Mangalagiri is situated about 12km south of Vijayawada. There is a major Lord Narasimha temple here. The Deity is called Pana xe “Narasimha” Narasimha (Panakala Narasimha), because he is believed to drink half the quantity of pana, or cold drink, offered by worshipers. It is said that when the Lord is offered sugar syrup, he does not take more than half. The temple is built around a self-manifest mouth of Lord Narasimha. Over the mouth, completing the face of the Lord, is a brass mask with an angry expression. A chakra and club are also self-manifested in the stone.

The temple is on a hill and is approached by ascending 600 steps. This temple has the highest gopuram in the state of Andhra Pradesh. Inside this temple there is a conch shell presented by the late king of Tanjor, and this shell, according to the locals, was used by Lord Krishna.

The temple priest takes a pot of sweet jaggery water and pours half of the drink with a conchshell into the Lord’s mouth. The jaggery water is made of liquefied gur-water (sugar), camphor, black pepper, and cardamom.
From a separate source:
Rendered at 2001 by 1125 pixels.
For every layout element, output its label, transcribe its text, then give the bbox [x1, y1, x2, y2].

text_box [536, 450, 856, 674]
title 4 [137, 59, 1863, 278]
Half of whatever quantity of jaggery water that is prepared is offered to the Lord and the rest is returned to the offerer as mahaprasad. While the water is being poured into the mouth of the Lord, you hear a gurgling sound as someone might make while drinking. Even though there is so much sugar water offered here, there is not a single ant on the hill.

It is said that Lord Narasimha rested here after killing Hiranyakasipu, and Lakshmi Devi then gave him a drink to quench his thirst. At the bottom of the hill there is an ancient Lakshmi Narasimha temple. Mangalagiri is mentioned as a holy place in the Skanda and Brahma-vaivarta Puranas.
Sri Chaitanya came here in 1512. There is an imprint of his feet and a verse dedicated to him in the temple. During the month of March, a large festival takes place in this temple.